> PROBLEM REQUIREMENTS
Output all of the entries below precisely as written.

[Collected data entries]
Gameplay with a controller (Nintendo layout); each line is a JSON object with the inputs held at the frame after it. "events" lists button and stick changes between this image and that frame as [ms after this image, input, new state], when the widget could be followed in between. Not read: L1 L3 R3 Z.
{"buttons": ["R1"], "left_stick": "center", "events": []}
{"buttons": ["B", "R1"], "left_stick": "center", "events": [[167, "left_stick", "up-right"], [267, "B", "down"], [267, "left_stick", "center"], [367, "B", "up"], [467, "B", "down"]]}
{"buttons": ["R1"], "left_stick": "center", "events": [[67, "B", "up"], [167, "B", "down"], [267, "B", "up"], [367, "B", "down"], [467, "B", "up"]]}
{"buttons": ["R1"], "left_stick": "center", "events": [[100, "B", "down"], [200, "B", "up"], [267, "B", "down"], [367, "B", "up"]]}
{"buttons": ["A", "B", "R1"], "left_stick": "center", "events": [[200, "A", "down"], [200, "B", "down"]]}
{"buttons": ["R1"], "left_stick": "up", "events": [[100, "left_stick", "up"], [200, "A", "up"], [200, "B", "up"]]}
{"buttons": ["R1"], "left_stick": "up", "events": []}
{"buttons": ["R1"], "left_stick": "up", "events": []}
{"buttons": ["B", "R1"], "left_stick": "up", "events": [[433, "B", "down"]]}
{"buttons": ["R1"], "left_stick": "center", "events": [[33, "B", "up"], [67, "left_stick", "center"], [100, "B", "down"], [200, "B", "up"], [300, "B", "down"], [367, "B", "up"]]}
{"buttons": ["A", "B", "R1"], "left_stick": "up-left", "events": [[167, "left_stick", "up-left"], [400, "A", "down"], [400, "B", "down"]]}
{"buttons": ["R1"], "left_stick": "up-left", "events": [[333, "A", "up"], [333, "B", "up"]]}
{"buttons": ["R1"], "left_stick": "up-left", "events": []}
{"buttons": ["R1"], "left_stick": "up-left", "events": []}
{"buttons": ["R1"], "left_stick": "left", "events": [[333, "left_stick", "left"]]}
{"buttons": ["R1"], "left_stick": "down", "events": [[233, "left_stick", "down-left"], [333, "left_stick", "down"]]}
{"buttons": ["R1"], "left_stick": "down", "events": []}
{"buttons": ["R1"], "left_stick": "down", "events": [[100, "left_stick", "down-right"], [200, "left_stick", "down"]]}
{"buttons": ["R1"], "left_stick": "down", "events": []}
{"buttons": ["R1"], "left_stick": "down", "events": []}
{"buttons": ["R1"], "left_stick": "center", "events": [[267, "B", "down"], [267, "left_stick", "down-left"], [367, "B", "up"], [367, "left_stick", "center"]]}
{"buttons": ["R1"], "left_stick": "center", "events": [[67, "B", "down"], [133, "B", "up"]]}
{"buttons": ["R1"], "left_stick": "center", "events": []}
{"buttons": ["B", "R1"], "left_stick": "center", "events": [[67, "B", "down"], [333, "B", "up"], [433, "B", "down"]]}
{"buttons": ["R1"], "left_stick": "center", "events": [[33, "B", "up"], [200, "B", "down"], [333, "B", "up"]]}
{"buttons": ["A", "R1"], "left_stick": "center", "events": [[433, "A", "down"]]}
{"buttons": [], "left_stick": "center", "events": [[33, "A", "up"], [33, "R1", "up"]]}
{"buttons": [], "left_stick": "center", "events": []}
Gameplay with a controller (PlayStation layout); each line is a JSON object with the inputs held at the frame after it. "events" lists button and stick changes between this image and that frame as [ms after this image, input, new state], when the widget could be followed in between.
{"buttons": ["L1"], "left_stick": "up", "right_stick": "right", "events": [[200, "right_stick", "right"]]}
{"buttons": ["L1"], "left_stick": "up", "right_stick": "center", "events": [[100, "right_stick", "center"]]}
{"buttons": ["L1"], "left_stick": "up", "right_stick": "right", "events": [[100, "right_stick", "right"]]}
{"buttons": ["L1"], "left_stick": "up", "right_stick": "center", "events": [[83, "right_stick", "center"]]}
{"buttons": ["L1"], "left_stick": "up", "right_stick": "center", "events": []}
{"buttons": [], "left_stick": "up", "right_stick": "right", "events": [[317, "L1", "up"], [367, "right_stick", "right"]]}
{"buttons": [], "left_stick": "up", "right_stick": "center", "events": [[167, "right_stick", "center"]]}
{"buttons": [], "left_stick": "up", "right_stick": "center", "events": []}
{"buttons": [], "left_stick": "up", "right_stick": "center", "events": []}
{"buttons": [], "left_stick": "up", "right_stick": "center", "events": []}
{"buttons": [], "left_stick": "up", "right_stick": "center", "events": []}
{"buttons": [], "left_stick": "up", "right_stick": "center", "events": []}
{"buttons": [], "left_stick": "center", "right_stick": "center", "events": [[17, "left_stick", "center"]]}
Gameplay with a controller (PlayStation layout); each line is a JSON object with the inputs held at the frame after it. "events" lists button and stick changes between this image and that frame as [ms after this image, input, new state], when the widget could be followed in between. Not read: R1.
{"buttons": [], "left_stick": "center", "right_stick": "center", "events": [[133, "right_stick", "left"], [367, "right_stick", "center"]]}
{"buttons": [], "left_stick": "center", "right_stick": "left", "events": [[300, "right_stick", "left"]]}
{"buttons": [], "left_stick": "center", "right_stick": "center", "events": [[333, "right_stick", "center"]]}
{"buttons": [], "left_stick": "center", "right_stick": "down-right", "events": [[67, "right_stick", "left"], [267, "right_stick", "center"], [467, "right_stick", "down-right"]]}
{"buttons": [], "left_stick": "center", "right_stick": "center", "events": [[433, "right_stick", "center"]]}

> ANSWER AREA
Gameplay with a controller (Nintendo layout); each line is a JSON object with the inputs held at the frame after it. "events" lists button and stick changes between this image and that frame as [ms after this image, input, new state], when the widget could be followed in between. Not read: L1 L3 R3 Z.
{"buttons": ["R1"], "left_stick": "center", "events": []}
{"buttons": ["B", "R1"], "left_stick": "center", "events": [[167, "left_stick", "up-right"], [267, "B", "down"], [267, "left_stick", "center"], [367, "B", "up"], [467, "B", "down"]]}
{"buttons": ["R1"], "left_stick": "center", "events": [[67, "B", "up"], [167, "B", "down"], [267, "B", "up"], [367, "B", "down"], [467, "B", "up"]]}
{"buttons": ["R1"], "left_stick": "center", "events": [[100, "B", "down"], [200, "B", "up"], [267, "B", "down"], [367, "B", "up"]]}
{"buttons": ["A", "B", "R1"], "left_stick": "center", "events": [[200, "A", "down"], [200, "B", "down"]]}
{"buttons": ["R1"], "left_stick": "up", "events": [[100, "left_stick", "up"], [200, "A", "up"], [200, "B", "up"]]}
{"buttons": ["R1"], "left_stick": "up", "events": []}
{"buttons": ["R1"], "left_stick": "up", "events": []}
{"buttons": ["B", "R1"], "left_stick": "up", "events": [[433, "B", "down"]]}
{"buttons": ["R1"], "left_stick": "center", "events": [[33, "B", "up"], [67, "left_stick", "center"], [100, "B", "down"], [200, "B", "up"], [300, "B", "down"], [367, "B", "up"]]}
{"buttons": ["A", "B", "R1"], "left_stick": "up-left", "events": [[167, "left_stick", "up-left"], [400, "A", "down"], [400, "B", "down"]]}
{"buttons": ["R1"], "left_stick": "up-left", "events": [[333, "A", "up"], [333, "B", "up"]]}
{"buttons": ["R1"], "left_stick": "up-left", "events": []}
{"buttons": ["R1"], "left_stick": "up-left", "events": []}
{"buttons": ["R1"], "left_stick": "left", "events": [[333, "left_stick", "left"]]}
{"buttons": ["R1"], "left_stick": "down", "events": [[233, "left_stick", "down-left"], [333, "left_stick", "down"]]}
{"buttons": ["R1"], "left_stick": "down", "events": []}
{"buttons": ["R1"], "left_stick": "down", "events": [[100, "left_stick", "down-right"], [200, "left_stick", "down"]]}
{"buttons": ["R1"], "left_stick": "down", "events": []}
{"buttons": ["R1"], "left_stick": "down", "events": []}
{"buttons": ["R1"], "left_stick": "center", "events": [[267, "B", "down"], [267, "left_stick", "down-left"], [367, "B", "up"], [367, "left_stick", "center"]]}
{"buttons": ["R1"], "left_stick": "center", "events": [[67, "B", "down"], [133, "B", "up"]]}
{"buttons": ["R1"], "left_stick": "center", "events": []}
{"buttons": ["B", "R1"], "left_stick": "center", "events": [[67, "B", "down"], [333, "B", "up"], [433, "B", "down"]]}
{"buttons": ["R1"], "left_stick": "center", "events": [[33, "B", "up"], [200, "B", "down"], [333, "B", "up"]]}
{"buttons": ["A", "R1"], "left_stick": "center", "events": [[433, "A", "down"]]}
{"buttons": [], "left_stick": "center", "events": [[33, "A", "up"], [33, "R1", "up"]]}
{"buttons": [], "left_stick": "center", "events": []}
Gameplay with a controller (PlayStation layout); each line is a JSON object with the inputs held at the frame after it. "events" lists button and stick changes between this image and that frame as [ms after this image, input, new state], when the widget could be followed in between.
{"buttons": ["L1"], "left_stick": "up", "right_stick": "right", "events": [[200, "right_stick", "right"]]}
{"buttons": ["L1"], "left_stick": "up", "right_stick": "center", "events": [[100, "right_stick", "center"]]}
{"buttons": ["L1"], "left_stick": "up", "right_stick": "right", "events": [[100, "right_stick", "right"]]}
{"buttons": ["L1"], "left_stick": "up", "right_stick": "center", "events": [[83, "right_stick", "center"]]}
{"buttons": ["L1"], "left_stick": "up", "right_stick": "center", "events": []}
{"buttons": [], "left_stick": "up", "right_stick": "right", "events": [[317, "L1", "up"], [367, "right_stick", "right"]]}
{"buttons": [], "left_stick": "up", "right_stick": "center", "events": [[167, "right_stick", "center"]]}
{"buttons": [], "left_stick": "up", "right_stick": "center", "events": []}
{"buttons": [], "left_stick": "up", "right_stick": "center", "events": []}
{"buttons": [], "left_stick": "up", "right_stick": "center", "events": []}
{"buttons": [], "left_stick": "up", "right_stick": "center", "events": []}
{"buttons": [], "left_stick": "up", "right_stick": "center", "events": []}
{"buttons": [], "left_stick": "center", "right_stick": "center", "events": [[17, "left_stick", "center"]]}
Gameplay with a controller (PlayStation layout); each line is a JSON object with the inputs held at the frame after it. "events" lists button and stick changes between this image and that frame as [ms after this image, input, new state], when the widget could be followed in between. Not read: R1.
{"buttons": [], "left_stick": "center", "right_stick": "center", "events": [[133, "right_stick", "left"], [367, "right_stick", "center"]]}
{"buttons": [], "left_stick": "center", "right_stick": "left", "events": [[300, "right_stick", "left"]]}
{"buttons": [], "left_stick": "center", "right_stick": "center", "events": [[333, "right_stick", "center"]]}
{"buttons": [], "left_stick": "center", "right_stick": "down-right", "events": [[67, "right_stick", "left"], [267, "right_stick", "center"], [467, "right_stick", "down-right"]]}
{"buttons": [], "left_stick": "center", "right_stick": "center", "events": [[433, "right_stick", "center"]]}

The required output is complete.